• _Extrait du document_
__________
Pour ne rien arranger, la Guinée-Bissau ne roule pas sur l'or comme d'autres pays du continent qui regorgent de diamants, de coltan ou d'uranium. L'économie est rurale à 90% et l'industrie très faible. Quelque 85% des recettes d'exportation proviennent de la noix de cajou. On y vit de l'arachide, de la pêche et de l'exploitation du bois.

Des ressources pétrolières et minières existent, mais elles ne sont pas exploitées et sont convoitées par plusieurs pays comme la Chine, l'Angola et le Venezuela. En attendant, 80% de la population vit avec moins d'un dollar par jour, selon l'ONU. Et les militaires sont mal payés.

Du coup, certains ont trouvé d'autres moyens de se remplir les poches. Comme le titrait encore Slate Afrique en 2009, le trafic de cocaïne représenterait un montant supérieur au produit intérieur brut du pays (PIB), selon l'ONU. La Guinée-Bissau s'est ainsi peu à peu forgé la réputation d'être l'une des principales plaques tournantes du trafic de cocaïne à destination de l'Europe en Afrique, comme le relève une enquête du Daily Telegraph (article en anglais) publiée en 2007.

Les pêcheurs remontent des paquets de cocaïne dans leurs filets

Le quotidien britannique raconte comment des pêcheurs pauvres se sont enrichis après avoir remonté des paquets de poudre blanche. Deux Latinos munis d'une valise d'un million de dollars ont débarqué en jet privé pour racheter la cargaison égarée. La drogue arrive notamment via les dizaines d'îles de l'archipel des Bijagos qui fait face à la capitale.

"Des avions venus d'Amérique latine larguent la nuit des paquets sur les plages de cet archipel. Avant que des bateaux de la marine nationale ne viennent les récupérer", écrit Slate Afrique. Certaines îles disposent aussi de pistes de fortune construites par les Portugais pour les nazis pendant la guerre.

Un narco-Etat

Cette situation a valu à la Guinée-Bissau d'être désignée comme un narco-Etat par l'Office contre la drogue et le crime des Nations unies, soulignait en 2009 Le Figaro, qui évoquait la possibilité que les cartels colombiens soient impliqués dans l'assassinat du président Vieira. Il rappelait que "pays pauvre, [la Guinée-Bissau] est une proie idéale : ses militaires sont mal payés, sa prison détruite depuis la guerre civile de 1998 et la surveillance des frontières inexistante".
__________
• _Matériel fourni_
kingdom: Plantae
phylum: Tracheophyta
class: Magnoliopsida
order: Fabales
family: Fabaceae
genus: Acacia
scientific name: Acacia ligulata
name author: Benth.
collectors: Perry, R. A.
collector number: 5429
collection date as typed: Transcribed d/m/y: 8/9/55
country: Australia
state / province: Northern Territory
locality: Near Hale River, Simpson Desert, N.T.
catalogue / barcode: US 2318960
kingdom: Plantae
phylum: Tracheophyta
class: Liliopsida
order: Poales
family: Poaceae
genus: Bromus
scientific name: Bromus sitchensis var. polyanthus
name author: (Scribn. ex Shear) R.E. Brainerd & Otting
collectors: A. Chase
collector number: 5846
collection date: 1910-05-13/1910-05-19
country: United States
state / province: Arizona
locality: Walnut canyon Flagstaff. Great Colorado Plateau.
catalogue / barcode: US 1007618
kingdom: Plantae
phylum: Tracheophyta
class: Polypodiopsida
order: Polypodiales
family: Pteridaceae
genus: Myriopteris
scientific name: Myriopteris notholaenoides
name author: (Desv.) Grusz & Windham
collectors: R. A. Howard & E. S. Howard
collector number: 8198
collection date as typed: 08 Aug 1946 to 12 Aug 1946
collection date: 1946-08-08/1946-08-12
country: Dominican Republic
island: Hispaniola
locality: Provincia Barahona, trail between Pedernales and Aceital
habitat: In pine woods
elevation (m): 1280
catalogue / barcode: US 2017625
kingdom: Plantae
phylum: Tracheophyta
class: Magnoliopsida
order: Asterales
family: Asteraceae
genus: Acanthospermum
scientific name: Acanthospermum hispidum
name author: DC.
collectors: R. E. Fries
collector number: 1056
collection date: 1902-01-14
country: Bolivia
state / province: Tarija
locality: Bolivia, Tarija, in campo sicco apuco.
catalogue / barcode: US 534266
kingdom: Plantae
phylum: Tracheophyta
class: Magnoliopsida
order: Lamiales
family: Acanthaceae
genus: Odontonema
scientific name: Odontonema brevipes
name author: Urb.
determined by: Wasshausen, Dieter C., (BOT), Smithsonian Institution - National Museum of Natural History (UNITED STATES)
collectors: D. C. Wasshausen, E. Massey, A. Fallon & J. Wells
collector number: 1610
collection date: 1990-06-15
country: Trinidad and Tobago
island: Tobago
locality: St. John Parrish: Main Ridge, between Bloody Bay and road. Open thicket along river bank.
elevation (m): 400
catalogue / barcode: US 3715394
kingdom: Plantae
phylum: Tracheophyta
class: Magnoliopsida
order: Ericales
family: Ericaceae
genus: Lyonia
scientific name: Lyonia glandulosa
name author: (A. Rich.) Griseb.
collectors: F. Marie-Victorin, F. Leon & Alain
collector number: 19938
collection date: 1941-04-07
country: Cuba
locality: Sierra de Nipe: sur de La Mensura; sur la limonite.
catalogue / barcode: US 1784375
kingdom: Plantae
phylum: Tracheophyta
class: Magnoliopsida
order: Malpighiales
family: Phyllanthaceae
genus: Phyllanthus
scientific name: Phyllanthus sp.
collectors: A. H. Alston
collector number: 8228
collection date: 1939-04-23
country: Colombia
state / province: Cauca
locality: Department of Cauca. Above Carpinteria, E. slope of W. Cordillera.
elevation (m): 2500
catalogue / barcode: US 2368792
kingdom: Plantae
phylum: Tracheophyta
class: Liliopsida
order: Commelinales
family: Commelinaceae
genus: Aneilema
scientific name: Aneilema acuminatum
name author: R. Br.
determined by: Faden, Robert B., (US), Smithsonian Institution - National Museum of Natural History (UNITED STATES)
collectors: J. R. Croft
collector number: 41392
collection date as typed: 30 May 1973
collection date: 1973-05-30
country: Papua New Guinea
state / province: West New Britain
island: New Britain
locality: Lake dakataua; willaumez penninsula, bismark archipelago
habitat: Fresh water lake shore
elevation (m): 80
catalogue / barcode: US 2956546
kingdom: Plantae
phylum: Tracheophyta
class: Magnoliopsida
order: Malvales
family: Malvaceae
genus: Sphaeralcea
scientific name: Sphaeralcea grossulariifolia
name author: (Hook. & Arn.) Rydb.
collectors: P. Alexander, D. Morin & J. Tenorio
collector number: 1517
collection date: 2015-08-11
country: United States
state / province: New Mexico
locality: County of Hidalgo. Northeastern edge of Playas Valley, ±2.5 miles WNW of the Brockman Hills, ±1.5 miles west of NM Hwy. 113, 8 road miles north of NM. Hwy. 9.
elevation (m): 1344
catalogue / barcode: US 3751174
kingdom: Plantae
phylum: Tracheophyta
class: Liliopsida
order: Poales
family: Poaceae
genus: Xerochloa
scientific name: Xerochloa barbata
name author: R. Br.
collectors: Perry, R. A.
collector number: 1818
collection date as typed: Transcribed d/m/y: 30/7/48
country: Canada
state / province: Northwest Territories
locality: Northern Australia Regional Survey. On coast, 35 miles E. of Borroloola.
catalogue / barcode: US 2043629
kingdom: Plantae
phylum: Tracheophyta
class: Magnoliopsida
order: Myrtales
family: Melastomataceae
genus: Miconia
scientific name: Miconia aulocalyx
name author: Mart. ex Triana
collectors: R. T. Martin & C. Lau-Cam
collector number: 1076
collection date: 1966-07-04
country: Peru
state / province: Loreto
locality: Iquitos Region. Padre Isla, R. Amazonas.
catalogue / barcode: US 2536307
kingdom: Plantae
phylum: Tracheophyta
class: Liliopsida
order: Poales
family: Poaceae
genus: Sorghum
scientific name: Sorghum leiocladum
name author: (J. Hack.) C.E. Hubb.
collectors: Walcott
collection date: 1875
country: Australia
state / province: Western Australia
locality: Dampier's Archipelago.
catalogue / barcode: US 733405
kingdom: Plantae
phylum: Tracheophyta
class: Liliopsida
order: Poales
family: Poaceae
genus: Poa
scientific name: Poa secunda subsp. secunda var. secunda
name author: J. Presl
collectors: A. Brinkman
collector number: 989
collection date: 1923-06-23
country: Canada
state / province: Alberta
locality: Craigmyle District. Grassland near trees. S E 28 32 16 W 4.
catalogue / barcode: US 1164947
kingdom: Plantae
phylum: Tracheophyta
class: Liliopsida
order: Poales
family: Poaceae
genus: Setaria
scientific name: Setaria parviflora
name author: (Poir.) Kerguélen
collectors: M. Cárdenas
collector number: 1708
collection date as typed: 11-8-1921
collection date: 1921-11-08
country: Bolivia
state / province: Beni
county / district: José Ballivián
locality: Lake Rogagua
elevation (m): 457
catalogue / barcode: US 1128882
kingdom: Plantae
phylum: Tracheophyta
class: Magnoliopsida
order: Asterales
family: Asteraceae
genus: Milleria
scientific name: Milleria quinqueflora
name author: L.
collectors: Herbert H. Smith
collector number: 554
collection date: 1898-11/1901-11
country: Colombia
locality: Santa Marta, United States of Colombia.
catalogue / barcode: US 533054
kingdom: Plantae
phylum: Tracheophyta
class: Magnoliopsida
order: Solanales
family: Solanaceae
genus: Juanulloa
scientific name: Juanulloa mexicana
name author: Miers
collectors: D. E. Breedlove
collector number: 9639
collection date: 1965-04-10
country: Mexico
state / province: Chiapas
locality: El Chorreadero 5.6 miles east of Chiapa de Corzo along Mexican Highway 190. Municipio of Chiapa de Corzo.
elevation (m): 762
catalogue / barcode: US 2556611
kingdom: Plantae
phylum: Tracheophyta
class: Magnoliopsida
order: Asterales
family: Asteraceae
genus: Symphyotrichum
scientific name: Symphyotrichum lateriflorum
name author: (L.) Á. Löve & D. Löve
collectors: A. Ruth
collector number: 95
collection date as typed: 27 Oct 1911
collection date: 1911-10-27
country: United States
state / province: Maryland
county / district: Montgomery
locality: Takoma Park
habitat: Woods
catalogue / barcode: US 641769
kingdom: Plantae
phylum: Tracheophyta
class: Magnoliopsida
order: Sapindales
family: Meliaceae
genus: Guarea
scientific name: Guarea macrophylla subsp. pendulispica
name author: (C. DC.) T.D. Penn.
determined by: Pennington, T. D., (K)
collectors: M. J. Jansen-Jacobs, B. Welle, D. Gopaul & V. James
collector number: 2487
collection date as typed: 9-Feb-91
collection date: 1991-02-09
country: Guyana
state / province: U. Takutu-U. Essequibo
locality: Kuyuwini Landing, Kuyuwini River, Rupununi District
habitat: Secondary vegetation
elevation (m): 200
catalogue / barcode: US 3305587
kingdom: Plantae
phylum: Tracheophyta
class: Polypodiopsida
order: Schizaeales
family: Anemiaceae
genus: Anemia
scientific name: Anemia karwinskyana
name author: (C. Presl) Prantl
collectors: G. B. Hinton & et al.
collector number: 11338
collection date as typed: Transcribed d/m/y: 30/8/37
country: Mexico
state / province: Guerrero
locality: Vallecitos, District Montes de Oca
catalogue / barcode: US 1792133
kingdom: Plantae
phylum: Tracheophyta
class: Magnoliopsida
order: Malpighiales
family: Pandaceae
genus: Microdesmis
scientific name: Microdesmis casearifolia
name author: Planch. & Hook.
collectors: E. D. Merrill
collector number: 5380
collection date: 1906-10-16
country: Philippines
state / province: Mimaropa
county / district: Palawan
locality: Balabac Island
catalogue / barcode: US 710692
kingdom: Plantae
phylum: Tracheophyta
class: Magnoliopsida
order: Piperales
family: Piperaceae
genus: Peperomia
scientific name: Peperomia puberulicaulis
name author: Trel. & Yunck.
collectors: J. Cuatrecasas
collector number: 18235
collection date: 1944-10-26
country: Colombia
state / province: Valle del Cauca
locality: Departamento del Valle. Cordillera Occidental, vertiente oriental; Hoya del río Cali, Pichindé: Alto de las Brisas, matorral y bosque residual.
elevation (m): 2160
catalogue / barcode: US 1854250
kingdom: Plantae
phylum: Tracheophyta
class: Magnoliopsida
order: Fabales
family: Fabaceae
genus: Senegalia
__________
• _Consignes de l'exercice_
Citez mot pour mot l'extrait sur la Guinée-Bissau, en commençant par « Les pêcheurs remontent » et en allant jusqu'à « à la capitale. ».

• _Résultat de l'exercice_
Les pêcheurs remontent des paquets de cocaïne dans leurs filets

Le quotidien britannique raconte comment des pêcheurs pauvres se sont enrichis après avoir remonté des paquets de poudre blanche. Deux Latinos munis d'une valise d'un million de dollars ont débarqué en jet privé pour racheter la cargaison égarée. La drogue arrive notamment via les dizaines d'îles de l'archipel des Bijagos qui fait face à la capitale.